* [Exercise details]
A line belongs in the answer if it contains "lines"; copy every such line from the entries below.

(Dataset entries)
========================

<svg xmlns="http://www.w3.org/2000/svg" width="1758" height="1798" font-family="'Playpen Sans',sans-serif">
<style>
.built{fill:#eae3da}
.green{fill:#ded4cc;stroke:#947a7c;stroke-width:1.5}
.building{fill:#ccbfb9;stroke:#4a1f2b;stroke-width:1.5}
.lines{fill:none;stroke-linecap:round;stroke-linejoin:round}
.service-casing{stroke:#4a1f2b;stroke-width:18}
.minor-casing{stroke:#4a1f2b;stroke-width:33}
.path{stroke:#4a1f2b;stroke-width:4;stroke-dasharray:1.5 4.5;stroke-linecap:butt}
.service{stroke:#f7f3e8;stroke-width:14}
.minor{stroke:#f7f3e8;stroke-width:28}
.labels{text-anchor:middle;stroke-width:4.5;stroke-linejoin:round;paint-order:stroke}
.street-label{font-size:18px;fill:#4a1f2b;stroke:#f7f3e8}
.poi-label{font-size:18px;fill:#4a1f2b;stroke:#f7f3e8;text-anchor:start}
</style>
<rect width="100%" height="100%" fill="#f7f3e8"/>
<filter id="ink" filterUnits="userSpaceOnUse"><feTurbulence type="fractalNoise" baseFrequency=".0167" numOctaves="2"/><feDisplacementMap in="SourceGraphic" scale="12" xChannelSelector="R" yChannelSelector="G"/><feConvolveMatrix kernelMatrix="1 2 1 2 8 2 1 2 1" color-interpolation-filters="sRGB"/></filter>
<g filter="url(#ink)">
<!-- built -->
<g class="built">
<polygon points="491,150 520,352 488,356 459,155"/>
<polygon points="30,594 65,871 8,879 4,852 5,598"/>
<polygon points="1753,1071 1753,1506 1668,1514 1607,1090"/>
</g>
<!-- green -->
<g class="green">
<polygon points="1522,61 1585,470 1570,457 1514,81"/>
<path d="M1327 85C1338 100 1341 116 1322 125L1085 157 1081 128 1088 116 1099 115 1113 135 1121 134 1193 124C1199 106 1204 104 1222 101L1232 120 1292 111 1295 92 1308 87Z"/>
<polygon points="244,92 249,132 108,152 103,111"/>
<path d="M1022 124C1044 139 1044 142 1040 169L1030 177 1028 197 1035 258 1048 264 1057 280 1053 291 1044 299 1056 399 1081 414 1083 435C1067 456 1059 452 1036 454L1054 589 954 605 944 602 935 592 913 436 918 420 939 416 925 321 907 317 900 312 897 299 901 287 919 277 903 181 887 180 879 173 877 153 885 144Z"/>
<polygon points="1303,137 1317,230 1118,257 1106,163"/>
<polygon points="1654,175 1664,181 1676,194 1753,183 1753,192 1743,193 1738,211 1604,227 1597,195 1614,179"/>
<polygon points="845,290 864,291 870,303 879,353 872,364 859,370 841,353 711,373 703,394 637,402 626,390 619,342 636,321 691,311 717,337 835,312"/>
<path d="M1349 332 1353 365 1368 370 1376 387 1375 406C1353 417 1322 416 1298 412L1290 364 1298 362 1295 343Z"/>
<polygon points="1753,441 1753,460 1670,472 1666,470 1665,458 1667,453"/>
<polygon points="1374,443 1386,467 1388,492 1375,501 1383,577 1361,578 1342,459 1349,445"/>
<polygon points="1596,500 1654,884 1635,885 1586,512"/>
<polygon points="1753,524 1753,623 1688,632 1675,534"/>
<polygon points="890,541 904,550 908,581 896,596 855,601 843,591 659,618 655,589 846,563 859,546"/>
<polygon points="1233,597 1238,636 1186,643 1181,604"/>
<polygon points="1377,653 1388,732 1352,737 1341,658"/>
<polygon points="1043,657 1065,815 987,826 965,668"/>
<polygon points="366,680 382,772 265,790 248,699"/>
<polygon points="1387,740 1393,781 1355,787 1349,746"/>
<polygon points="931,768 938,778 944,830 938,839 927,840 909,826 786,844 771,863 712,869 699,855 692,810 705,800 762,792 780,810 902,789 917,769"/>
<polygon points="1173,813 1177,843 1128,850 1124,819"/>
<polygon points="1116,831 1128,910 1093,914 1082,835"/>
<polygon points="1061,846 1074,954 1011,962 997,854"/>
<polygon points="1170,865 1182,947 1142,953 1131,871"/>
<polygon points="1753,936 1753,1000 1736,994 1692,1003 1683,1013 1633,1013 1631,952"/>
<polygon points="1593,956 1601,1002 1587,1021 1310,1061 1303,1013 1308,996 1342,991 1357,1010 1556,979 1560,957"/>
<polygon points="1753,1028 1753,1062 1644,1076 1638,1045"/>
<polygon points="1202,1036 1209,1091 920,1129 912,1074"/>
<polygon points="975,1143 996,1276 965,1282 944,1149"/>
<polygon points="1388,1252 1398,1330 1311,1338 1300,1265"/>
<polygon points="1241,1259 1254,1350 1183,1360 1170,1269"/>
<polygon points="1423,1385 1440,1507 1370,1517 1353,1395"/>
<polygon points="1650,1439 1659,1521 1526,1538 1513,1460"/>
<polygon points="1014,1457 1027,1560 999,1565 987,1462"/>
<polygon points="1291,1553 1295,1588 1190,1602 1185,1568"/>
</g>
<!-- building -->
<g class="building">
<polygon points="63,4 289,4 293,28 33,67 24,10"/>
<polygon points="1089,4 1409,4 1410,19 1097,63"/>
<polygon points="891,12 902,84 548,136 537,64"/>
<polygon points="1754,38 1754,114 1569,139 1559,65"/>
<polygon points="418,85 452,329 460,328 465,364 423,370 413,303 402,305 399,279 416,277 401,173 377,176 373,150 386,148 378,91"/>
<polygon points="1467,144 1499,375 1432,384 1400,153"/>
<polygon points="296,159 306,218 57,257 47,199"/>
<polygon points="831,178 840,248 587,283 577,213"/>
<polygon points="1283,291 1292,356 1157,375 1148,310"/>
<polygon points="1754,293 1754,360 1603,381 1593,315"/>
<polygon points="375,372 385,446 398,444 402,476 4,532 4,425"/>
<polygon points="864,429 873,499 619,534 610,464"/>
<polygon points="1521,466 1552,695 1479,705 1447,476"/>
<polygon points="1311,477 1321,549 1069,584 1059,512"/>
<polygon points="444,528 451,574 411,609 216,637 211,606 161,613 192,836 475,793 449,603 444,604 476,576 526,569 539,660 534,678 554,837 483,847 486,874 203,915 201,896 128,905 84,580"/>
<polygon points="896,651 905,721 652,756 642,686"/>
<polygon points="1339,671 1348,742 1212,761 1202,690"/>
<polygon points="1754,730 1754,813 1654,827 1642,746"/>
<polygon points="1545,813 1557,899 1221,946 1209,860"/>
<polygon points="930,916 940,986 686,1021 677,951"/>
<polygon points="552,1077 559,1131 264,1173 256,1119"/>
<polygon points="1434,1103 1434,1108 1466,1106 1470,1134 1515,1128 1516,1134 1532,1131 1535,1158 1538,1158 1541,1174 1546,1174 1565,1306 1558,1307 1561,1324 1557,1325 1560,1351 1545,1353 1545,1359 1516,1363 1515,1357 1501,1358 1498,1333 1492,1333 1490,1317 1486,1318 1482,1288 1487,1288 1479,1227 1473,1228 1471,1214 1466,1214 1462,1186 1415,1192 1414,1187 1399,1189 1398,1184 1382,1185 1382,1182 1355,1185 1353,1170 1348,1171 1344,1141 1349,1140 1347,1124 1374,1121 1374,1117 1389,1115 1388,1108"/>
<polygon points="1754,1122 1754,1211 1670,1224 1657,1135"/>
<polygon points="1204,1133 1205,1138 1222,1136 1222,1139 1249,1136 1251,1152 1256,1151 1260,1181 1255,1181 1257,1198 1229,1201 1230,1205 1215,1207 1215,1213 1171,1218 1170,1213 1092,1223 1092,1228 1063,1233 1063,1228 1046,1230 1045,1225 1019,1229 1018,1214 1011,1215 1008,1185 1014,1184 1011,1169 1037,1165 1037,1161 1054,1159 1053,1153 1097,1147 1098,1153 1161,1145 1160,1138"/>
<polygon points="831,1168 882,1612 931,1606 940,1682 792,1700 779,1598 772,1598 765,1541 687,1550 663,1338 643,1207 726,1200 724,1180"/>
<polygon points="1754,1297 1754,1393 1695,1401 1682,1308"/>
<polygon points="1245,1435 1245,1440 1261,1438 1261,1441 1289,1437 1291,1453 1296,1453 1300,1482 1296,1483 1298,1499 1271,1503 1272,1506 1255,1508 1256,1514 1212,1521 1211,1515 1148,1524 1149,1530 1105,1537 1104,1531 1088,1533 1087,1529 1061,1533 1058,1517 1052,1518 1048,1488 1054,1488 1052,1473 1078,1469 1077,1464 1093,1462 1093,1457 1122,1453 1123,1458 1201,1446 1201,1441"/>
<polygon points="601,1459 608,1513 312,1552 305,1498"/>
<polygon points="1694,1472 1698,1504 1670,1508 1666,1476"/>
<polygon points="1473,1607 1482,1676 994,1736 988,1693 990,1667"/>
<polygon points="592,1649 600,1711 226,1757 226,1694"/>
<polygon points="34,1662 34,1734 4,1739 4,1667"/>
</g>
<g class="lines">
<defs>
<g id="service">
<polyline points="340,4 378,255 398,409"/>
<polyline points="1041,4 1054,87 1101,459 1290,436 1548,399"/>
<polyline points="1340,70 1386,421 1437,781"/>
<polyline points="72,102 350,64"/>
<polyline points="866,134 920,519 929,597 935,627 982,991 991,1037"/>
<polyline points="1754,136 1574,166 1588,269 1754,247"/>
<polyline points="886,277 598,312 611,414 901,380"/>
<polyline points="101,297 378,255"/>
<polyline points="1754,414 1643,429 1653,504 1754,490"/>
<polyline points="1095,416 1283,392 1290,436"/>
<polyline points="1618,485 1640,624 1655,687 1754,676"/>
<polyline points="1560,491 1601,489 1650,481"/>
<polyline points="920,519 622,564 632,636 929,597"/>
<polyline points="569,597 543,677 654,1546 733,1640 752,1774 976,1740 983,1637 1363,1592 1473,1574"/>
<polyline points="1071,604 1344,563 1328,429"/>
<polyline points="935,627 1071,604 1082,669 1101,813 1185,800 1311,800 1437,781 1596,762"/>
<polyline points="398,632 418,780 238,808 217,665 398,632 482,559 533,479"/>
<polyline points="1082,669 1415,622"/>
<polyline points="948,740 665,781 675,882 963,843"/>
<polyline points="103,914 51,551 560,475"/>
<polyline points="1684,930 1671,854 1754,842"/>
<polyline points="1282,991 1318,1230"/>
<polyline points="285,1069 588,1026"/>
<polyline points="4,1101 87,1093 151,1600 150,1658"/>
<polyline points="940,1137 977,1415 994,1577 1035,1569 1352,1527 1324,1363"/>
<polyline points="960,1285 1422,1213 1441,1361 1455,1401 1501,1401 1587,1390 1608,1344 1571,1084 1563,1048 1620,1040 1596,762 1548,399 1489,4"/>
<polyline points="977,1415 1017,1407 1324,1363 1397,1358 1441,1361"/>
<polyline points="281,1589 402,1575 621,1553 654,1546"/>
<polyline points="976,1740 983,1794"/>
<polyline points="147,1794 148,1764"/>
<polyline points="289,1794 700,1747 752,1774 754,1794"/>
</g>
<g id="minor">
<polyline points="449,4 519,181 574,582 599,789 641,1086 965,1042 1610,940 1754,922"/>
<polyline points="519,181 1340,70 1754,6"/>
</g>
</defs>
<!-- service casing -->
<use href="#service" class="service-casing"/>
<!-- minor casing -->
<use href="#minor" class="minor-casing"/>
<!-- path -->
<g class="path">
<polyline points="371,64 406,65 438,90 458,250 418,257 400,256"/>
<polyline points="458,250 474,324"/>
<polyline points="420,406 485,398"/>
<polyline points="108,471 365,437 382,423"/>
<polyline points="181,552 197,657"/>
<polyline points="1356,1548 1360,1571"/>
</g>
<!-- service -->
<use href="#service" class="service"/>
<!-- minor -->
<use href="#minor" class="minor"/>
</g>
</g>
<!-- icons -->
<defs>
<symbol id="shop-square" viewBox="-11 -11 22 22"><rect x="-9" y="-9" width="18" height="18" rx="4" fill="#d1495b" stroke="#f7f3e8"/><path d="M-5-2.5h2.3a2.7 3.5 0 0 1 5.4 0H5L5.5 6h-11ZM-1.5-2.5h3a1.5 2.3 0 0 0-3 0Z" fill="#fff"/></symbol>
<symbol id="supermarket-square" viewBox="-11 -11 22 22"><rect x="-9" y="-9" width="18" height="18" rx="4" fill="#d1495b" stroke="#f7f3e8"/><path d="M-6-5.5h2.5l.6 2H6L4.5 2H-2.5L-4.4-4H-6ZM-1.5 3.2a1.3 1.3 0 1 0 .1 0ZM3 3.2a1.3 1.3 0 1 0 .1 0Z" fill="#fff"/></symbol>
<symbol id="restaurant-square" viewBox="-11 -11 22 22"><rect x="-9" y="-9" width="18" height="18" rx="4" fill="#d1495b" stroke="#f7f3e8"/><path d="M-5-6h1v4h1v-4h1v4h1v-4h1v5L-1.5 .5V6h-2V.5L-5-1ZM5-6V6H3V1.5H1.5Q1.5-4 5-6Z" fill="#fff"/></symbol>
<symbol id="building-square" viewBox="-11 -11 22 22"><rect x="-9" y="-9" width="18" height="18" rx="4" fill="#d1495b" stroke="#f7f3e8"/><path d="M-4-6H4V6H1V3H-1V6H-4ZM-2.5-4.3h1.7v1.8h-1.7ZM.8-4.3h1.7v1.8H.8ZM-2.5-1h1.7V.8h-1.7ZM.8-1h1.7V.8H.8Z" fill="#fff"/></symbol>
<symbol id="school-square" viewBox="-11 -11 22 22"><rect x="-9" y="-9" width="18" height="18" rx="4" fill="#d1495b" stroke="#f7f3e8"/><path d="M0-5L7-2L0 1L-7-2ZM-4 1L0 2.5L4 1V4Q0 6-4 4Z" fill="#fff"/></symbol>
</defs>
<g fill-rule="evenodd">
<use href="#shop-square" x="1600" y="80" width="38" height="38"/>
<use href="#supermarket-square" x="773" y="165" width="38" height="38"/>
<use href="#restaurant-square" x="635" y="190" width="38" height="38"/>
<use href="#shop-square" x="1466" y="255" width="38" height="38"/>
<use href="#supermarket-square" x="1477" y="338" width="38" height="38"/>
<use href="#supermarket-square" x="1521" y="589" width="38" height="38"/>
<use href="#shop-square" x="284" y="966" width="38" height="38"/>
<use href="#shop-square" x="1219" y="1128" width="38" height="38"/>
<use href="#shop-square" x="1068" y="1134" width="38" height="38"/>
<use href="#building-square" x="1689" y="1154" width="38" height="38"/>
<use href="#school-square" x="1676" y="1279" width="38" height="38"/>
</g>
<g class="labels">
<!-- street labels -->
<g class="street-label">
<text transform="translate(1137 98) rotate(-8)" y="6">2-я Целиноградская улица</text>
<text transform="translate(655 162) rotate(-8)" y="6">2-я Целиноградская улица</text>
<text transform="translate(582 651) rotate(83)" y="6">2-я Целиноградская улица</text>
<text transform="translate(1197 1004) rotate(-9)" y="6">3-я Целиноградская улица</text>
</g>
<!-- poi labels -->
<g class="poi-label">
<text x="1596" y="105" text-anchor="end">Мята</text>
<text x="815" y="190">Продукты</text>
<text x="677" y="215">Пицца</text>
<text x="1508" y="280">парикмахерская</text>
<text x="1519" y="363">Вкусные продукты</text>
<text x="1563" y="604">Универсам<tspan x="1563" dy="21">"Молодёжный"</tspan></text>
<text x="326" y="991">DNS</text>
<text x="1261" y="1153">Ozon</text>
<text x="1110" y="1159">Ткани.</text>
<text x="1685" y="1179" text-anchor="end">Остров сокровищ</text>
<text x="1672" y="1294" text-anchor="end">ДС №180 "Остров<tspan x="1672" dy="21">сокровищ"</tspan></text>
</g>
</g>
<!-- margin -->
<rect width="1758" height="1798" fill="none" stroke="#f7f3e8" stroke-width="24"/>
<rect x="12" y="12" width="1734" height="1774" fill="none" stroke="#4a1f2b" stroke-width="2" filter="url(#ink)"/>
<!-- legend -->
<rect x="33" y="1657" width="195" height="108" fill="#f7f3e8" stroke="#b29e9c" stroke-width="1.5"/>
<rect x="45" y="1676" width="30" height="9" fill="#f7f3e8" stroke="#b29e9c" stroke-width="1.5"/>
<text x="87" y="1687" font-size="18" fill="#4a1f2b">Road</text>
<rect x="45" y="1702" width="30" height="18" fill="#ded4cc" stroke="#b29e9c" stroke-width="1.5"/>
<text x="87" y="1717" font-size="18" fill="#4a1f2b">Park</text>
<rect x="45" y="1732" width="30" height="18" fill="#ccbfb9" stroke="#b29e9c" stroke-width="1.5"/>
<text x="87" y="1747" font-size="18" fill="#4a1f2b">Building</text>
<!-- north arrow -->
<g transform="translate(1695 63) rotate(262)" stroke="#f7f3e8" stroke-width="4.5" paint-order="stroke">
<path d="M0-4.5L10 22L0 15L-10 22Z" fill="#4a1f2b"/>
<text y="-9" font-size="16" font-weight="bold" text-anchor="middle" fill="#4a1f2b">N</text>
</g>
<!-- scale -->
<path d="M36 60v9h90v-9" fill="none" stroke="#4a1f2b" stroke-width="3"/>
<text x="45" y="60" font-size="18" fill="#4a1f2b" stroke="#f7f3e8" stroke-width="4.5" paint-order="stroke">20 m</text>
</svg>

========================

* [Exercise answer]
.lines{fill:none;stroke-linecap:round;stroke-linejoin:round}
<g class="lines">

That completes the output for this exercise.